Placé devant un accord "à prendre ou à laisser", le gouvernement suisse a accepté mercredi les exigences de Washington pour régler le dossier des avoirs américains non déclarés déposés en Suisse afin de préserver l'accès au marché américain pour les banques helvétiques.
Il y avait urgence à conclure, a indiqué en substance mercredi la ministre suisse des finances, Eveline Widmer-Schlumpf, en présentant l'accord à la presse, car les Etats-Unis n'étaient pas disposés à attendre encore davantage la régularisation des fonds américains placés dans les banques suisses.
Actuellement, la justice américaine a engagé des poursuites contre une douzaine de banques, et Berne craignait que ces actions judiciaires ne fassent tâche d'huile et ne s'étendent à encore davantage de banques suisses.
Aucun détail, notamment financier, sur le montant des amendes encourues par les banques suisses pour avoir accepté et géré des fonds américains non déclarés pendant des années n'a été révélé mercredi, en raison d'une clause de confidentialité adoptée par Berne et Washington.
La presse avait avancé cette semaine une estimation d'un montant record de 10 milliards de francs suisses (8 milliards d'euros) d'amende à verser au fisc américain.
L'accord et ses dispositions financières sera dévoilé une fois que la loi qui l'inclut sera adoptée et entrera en vigueur, soit au le 1er juillet.
Le projet de loi ad-hoc sera discuté devant le Parlement suisse ces prochains jours. Il devra donner son feu vert sur cette base légale, sans connaître le détail des exigences américaines.
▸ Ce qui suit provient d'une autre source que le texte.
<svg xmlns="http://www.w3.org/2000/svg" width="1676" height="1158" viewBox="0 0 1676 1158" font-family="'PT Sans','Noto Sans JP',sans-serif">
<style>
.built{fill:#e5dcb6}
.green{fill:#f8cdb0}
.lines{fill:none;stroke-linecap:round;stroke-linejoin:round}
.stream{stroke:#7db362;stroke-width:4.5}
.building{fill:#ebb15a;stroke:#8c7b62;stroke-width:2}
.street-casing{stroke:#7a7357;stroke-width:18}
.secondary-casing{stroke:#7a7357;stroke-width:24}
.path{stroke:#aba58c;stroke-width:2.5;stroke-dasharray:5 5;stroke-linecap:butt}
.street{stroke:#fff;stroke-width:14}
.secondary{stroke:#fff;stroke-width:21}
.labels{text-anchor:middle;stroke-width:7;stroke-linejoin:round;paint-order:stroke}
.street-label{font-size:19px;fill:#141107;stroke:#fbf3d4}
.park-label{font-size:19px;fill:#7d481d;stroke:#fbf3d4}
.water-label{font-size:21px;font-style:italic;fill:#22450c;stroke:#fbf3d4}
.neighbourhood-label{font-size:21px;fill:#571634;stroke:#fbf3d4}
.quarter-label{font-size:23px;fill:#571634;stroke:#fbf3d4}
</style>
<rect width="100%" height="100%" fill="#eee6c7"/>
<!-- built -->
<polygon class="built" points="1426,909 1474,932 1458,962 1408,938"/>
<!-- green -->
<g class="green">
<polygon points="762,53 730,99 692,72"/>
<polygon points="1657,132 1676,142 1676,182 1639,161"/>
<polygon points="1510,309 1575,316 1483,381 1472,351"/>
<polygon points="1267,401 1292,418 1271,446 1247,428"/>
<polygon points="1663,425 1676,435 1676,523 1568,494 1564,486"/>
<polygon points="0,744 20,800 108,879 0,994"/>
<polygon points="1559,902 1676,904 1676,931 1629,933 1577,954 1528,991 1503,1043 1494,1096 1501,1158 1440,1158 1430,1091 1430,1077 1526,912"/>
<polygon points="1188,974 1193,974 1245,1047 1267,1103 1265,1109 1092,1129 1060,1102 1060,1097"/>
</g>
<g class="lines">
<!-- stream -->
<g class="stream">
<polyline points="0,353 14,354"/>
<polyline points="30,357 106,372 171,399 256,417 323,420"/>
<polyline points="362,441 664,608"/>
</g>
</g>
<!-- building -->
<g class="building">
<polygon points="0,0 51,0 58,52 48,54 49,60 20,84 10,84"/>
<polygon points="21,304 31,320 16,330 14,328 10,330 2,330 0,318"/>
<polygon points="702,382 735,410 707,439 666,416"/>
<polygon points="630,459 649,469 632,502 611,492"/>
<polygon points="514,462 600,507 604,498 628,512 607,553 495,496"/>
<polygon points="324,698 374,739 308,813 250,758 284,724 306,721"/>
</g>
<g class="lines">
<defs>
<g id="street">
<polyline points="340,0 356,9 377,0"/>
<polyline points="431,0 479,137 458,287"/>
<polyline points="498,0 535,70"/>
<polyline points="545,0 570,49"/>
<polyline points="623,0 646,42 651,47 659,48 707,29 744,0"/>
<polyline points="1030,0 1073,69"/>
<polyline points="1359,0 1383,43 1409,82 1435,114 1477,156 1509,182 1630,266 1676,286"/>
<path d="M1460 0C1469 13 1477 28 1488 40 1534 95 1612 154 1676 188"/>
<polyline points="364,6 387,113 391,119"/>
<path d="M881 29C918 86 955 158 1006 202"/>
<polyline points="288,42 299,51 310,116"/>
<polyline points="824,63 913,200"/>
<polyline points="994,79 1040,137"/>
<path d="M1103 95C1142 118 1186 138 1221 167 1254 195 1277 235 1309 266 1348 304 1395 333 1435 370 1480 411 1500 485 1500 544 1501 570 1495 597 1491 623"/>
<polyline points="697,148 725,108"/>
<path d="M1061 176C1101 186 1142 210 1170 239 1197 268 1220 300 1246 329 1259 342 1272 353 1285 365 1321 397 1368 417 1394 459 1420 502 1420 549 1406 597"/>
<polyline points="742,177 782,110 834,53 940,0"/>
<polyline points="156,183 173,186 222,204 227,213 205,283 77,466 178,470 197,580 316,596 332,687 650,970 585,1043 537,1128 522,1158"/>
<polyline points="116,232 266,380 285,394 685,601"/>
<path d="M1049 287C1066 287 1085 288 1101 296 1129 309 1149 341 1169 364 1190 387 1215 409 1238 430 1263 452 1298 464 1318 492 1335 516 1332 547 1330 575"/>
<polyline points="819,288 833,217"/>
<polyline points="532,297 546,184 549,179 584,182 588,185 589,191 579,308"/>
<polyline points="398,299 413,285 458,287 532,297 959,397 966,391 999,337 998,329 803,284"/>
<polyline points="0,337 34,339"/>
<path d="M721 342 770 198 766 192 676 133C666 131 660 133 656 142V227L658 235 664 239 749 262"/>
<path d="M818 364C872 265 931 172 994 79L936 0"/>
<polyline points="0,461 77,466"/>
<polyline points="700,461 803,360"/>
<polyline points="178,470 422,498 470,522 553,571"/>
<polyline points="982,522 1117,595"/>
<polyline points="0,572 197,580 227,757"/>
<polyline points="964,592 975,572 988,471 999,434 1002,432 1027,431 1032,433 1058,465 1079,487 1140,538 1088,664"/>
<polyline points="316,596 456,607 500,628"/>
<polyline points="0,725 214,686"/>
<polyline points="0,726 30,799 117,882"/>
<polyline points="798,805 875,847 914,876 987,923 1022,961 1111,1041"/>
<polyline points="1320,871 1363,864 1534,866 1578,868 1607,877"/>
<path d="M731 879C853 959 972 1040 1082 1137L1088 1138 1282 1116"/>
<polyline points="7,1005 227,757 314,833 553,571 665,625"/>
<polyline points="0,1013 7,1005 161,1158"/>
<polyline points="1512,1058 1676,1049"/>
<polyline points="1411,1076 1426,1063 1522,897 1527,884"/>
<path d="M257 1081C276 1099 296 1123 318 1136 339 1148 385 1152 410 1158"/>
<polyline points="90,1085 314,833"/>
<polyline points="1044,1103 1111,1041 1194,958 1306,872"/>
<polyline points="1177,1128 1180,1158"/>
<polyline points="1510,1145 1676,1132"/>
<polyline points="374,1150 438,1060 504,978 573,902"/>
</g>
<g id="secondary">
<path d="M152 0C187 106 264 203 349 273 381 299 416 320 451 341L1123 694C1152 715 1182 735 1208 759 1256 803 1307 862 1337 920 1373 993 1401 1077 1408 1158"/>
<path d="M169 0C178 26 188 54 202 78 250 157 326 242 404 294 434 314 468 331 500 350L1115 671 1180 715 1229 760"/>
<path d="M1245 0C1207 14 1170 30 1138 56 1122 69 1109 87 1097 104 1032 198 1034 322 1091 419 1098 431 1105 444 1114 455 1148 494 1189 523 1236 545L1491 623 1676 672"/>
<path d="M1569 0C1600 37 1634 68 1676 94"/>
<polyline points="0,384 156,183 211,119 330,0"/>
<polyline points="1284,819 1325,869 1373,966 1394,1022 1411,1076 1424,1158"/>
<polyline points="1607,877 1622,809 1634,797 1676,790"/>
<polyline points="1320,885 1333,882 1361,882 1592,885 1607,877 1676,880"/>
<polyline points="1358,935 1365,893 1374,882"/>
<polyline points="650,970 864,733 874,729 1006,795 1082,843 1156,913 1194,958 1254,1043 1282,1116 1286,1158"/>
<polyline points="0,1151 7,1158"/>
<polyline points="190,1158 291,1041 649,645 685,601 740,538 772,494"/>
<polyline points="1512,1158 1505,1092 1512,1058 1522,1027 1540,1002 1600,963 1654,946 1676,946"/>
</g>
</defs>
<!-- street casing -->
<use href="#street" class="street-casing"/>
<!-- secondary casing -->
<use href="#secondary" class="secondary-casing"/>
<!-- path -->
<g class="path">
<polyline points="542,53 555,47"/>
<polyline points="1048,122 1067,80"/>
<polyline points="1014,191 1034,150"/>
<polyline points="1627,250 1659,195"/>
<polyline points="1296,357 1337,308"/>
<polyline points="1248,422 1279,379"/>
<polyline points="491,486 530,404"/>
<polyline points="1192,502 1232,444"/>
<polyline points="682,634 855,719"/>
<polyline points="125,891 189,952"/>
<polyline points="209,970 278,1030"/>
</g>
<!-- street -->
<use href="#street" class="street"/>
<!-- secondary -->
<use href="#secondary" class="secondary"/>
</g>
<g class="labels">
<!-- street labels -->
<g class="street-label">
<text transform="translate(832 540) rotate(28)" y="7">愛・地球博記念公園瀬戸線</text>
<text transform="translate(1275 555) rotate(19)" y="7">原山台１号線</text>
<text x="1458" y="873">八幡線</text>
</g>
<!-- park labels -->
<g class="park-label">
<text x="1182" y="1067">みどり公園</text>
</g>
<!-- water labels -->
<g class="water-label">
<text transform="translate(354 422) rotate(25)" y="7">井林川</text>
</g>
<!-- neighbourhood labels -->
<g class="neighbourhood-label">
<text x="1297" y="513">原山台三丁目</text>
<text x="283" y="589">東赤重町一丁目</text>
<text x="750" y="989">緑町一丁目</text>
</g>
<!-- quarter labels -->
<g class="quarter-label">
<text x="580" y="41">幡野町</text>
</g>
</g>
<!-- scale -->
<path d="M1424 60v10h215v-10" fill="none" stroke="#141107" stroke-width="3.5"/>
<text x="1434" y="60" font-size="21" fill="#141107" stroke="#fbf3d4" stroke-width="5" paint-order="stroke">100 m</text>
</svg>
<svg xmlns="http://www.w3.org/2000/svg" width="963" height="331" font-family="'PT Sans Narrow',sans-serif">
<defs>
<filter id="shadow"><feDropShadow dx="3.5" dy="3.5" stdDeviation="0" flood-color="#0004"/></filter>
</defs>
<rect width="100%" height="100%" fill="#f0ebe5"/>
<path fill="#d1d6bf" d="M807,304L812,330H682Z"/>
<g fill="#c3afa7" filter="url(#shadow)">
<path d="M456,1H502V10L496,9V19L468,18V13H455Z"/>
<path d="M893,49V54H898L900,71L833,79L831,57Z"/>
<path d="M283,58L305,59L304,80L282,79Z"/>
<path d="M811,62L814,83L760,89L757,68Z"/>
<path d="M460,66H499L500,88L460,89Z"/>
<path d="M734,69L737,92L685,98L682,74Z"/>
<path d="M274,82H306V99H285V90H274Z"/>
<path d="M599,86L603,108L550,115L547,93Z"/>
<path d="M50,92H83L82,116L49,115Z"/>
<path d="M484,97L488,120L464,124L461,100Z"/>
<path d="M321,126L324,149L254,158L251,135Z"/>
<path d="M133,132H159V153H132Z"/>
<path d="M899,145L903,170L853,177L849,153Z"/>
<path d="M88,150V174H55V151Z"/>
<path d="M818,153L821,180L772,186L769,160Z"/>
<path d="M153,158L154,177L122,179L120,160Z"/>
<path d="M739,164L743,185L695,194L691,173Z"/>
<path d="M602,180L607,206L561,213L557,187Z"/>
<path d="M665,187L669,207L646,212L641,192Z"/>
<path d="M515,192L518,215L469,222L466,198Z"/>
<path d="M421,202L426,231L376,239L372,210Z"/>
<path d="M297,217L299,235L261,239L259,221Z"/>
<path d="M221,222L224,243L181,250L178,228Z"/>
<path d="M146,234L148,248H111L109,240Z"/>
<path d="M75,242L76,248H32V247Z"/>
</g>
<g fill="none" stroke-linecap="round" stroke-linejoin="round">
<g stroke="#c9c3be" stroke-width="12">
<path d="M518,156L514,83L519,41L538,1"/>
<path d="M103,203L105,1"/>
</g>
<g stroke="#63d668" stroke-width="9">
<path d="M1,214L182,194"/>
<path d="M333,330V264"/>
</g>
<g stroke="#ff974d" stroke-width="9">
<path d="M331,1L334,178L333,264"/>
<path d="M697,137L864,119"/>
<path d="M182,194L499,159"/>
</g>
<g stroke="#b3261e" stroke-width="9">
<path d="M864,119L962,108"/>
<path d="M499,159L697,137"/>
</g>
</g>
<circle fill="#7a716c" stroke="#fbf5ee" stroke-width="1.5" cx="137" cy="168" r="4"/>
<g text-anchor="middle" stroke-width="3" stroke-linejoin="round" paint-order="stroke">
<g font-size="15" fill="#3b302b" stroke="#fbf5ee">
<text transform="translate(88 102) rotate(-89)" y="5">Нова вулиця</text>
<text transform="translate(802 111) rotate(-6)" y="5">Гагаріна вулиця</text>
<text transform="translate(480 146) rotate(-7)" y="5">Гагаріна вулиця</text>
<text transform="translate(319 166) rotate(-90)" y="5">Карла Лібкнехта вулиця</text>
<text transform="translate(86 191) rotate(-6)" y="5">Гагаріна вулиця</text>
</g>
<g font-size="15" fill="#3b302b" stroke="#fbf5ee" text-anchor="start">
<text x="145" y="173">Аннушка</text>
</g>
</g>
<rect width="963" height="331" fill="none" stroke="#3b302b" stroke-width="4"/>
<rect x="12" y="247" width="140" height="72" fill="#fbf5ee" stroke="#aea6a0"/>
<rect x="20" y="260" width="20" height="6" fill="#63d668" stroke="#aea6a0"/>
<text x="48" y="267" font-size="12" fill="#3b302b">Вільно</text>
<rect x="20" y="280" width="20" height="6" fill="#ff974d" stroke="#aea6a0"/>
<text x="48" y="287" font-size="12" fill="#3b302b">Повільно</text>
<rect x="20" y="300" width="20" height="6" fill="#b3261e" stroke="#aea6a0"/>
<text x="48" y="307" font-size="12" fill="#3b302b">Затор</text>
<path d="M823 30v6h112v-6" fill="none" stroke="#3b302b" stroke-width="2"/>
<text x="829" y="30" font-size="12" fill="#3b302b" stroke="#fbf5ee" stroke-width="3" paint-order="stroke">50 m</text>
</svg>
A plusieurs reprises mercredi, Mme Eveline Widmer-Schlumpf a indiqué qu'il s'agissait "d'un programme unilatéral américain, qui n'était susceptible d'aucune discussion", un accord à prendre ou à laisser.
La seule indication donnée mercredi par la ministre est que la facture risque d'être salée pour les banques suisses qui ont fait beaucoup d'affaires avec les clients américains non déclarés.
Pour elle, la Suisse n'aura cependant "rien à payer", et ce sont les banques concernées qui devront communiquer elles-mêmes sur leurs amendes.
Concrètement, l'accord donne un délai d'un an aux banques ayant des clients américains non déclarés d'accepter ou refuser les conditions américaines.
Si elles acceptent ces conditions, elles devront se plier à toutes leurs exigences, sans possibilités de négociations.
Pour Berne, l'accord "permettra aux banques, en collaboration avec le ministère américain de la justice, de négocier un règlement définitif du passé".
"La solution retenue permet de rétablir la paix juridique", indique encore Berne.
De son côté, l'Association patronale des banques en Suisse a indiqué que la solution "devrait apporter la sécurité juridique aux banques et à leurs clients".
Premier parti suisse, l'UDC (Union démocratique du centre, droite populiste) a réagi avec indignation mercredi à cette annonce, dénonçant une "capitulation" de Berne devant les exigences américaines.
"Les Américains dictent toutes les conditions", ajoute l'UDC, qui s'insurge contre ce projet de loi qui va être soumis au Parlement, sans que l'on en connaisse les principales dispositions pour les banques suisses.
Les Etats-Unis, ajoute l'UDC, "mènent une guerre économique contre la Suisse, qui aurait dû depuis longtemps repousser les chantages d'une administration américaine de gauche". Il est inacceptable, ajoute l'UDC, que l'Etat de droit suisse "soit sacrifié" et il est inacceptable "qu'avec la bénédiction du Parlement, les employés de banques et les chargés d'affaires des banques soient livrés à l'abattoir, alors qu'ils n'ont fait que remplir leurs obligations et respecté leur contrat de travail".
Un autre volet de l'accord, outre l'amende, concerne en effet la transmission à la justice américaine, des noms des employés de banques et des chargés d'affaires ayant eu affaire à ces clients américains.
C'est justement pour venir en aide à ces employés, qui pourraient être confrontés à de graves ennuis judiciaires aux Etats-Unis, que l'Association des banques en Suisse a décidé mercredi de créer un fonds spécial de soutien doté de 2,5 millions de francs suisses (2 millions d'euros).